Left to Mind the Baby – Wednesday October 1908

At waking time, another tempestuous sky and a “blatter of a shoo’er.” Our thoughts flew to the ungathered barley but a strong breeze soon scattered the clouds and we had the most splendid harvest day of the season.

A rather broad hint, at nine o’clock coffee, that one or two extra hands would be welcome at throwing down the barley-stooks (“Mind you spread their butts to the wind!”) resulted in three women lightly climbing the hill to the barley field leaving me alone to mind baby.

I would fain have gone, too, to try my hand at a fresh job — for a cool half hour — the three volunteers didn’t count on any longer — but that stubble is cruel to the tender skin of a little toddler that won’t sit still. One hour, two hours passed before the first of the “extra” harvesters returned with a face like a red September moon, and sank blowing and puffing upon a cool stone sconce in the shade. Ten minutes later, a still redder face appeared round the corner, and yet wearier limbs sought comfort on some stone stairs.

The pair, after recovering from their perspiring exhaustion, examined their hands for thistles, compared notes on the size and weight of the sheaves and condoled with each other on stiffness in their shoulders and pains in their backs. One looked ruefully at red, scratched fore-arms and said she never thought of pulling down her blouse sleeves to protect her arms.

Then they returned to exclamations upon the intense heat and the formidable weight of those barley sheaves! None but the boss came in to dinner, and sandwiches, cake, and coffee were sent out. We heard of a neighbour who had been sending out sandwiches every noon that harvesting was in progress.

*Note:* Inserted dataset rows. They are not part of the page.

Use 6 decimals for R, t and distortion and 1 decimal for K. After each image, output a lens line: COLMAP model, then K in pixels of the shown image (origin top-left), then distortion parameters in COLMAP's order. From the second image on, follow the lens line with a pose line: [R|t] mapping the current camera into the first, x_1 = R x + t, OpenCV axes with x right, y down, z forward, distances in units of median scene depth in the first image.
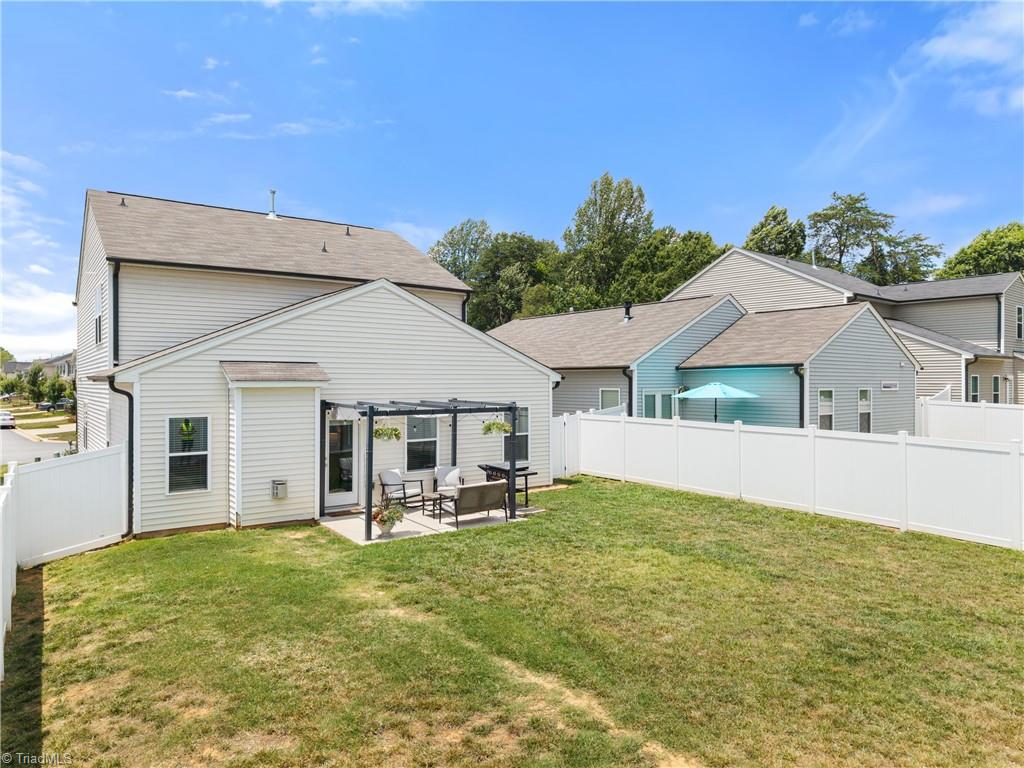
lens RADIAL K [[686.7, 0, 517.5], [0, 686.7, 382.2], [0, 0, 1]] dist [0.066575, -0.087922]
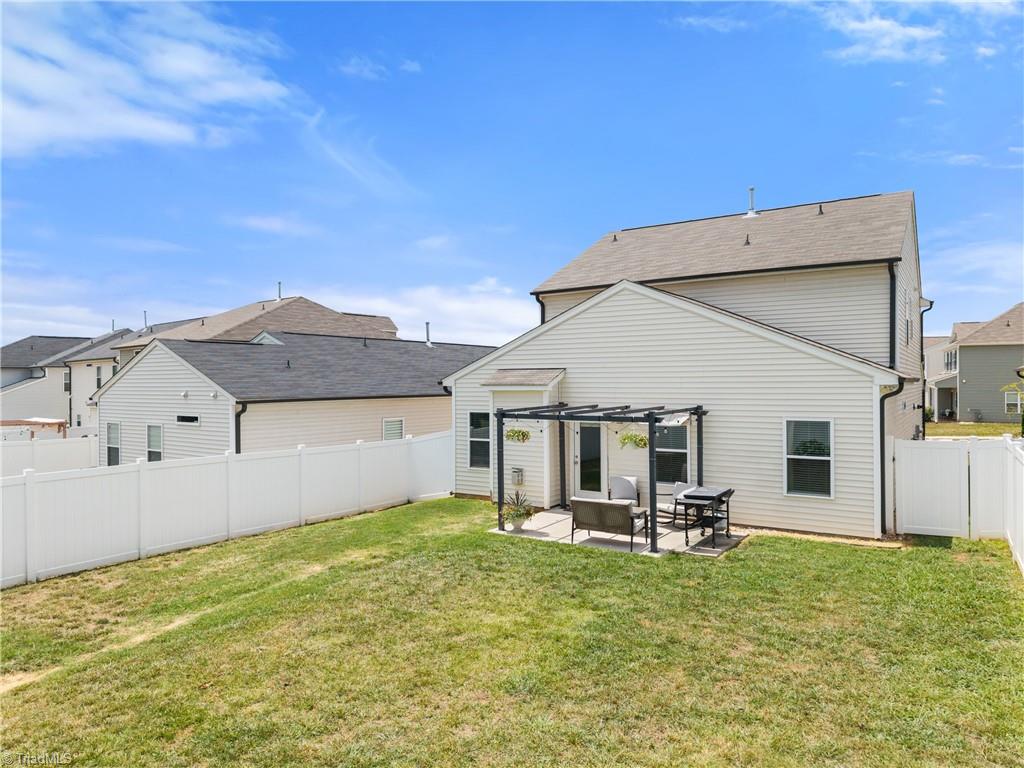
lens RADIAL K [[686.7, 0, 517.5], [0, 686.7, 382.2], [0, 0, 1]] dist [0.066575, -0.087922]
pose [[0.357854, 0.000038, -0.933778, 0.757982], [0.004150, 0.999990, 0.001631, -0.008862], [0.933768, -0.004459, 0.357850, 0.584251]]
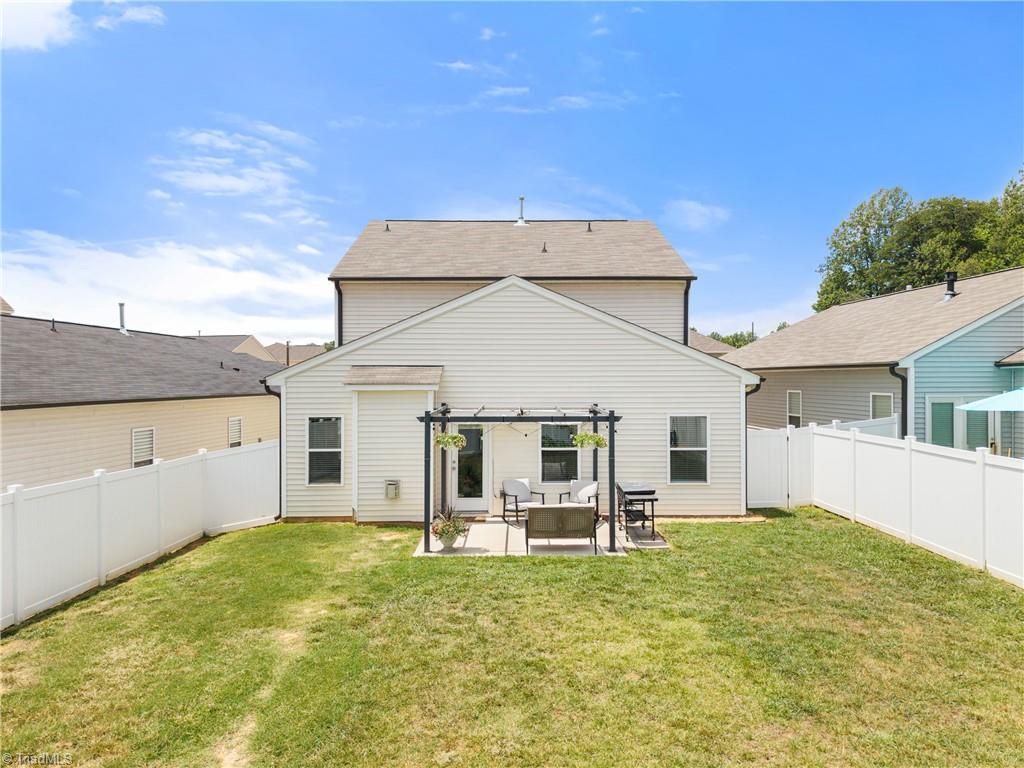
lens RADIAL K [[686.7, 0, 517.5], [0, 686.7, 382.2], [0, 0, 1]] dist [0.066575, -0.087922]
pose [[0.815899, 0.000965, -0.578194, 0.403139], [0.000224, 0.999998, 0.001984, -0.006969], [0.578195, -0.001748, 0.815897, 0.275037]]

When a woman is left single-handed, or with insufficient help, this is certainly easier than a hot meat-and-potato dinner — not merely in preparation but mugs only are required. Plates, forks and knives for eight or nine men are very heavy and some are sure to get lost or broken. Then there is the gathering of them up and washing later in the afternoon than usual.

At the dinner-table, the barley-stooks came under discussion again. The boss appeared to complain that some of them were not thrown out far enough from the dyke. “Well, if you’re not satisfied with our work, we needn’t go again!” “Well, I won’t ask you again this year!”

The volunteers made complaint of three things, viz: that the outside stooks had been set too near the dyke and were therefore difficult to throw out into the open, apart from the fact that there they had taken firmer hold of the ground than those more exposed to what drying winds there had been; secondly, the sheaves were such enormous size that they could hardly lift them; thirdly, some of the stooks contained as many as 12 sheaves!

The boss admitted that there was always difficulty with the “opening-out” line of grain. Whatever warning he might give, the men would always make the sheaves too large. One of the volunteer workers gave it as her opinion that each of these sheaves would have made a stook by itself if it had been “gytit” (single sheaf tied near the top) — a word which will be better understood by some of my readers than myself.

We, further, heard the opinion of an ancient authority (possibly Margarets mother) — whether our grandfather or great-grandfather, I was not clear — that four sheaves in a stook was the best number to let the wind through. In olden times, when grain ripened later on imperfectly drained lands, the farmers learned how to give their “pickle shaifes” the best chance. There will be a good many farmers this year learning lessons among the sprouting stooks, the back o’the dyke.

Surely there has not been this year a more melting day! A big fire for the boiling of brambles, and the baking of scones, the sun pouring in at a window and door both facing south-west, and the workers inside are beside themselves with heat.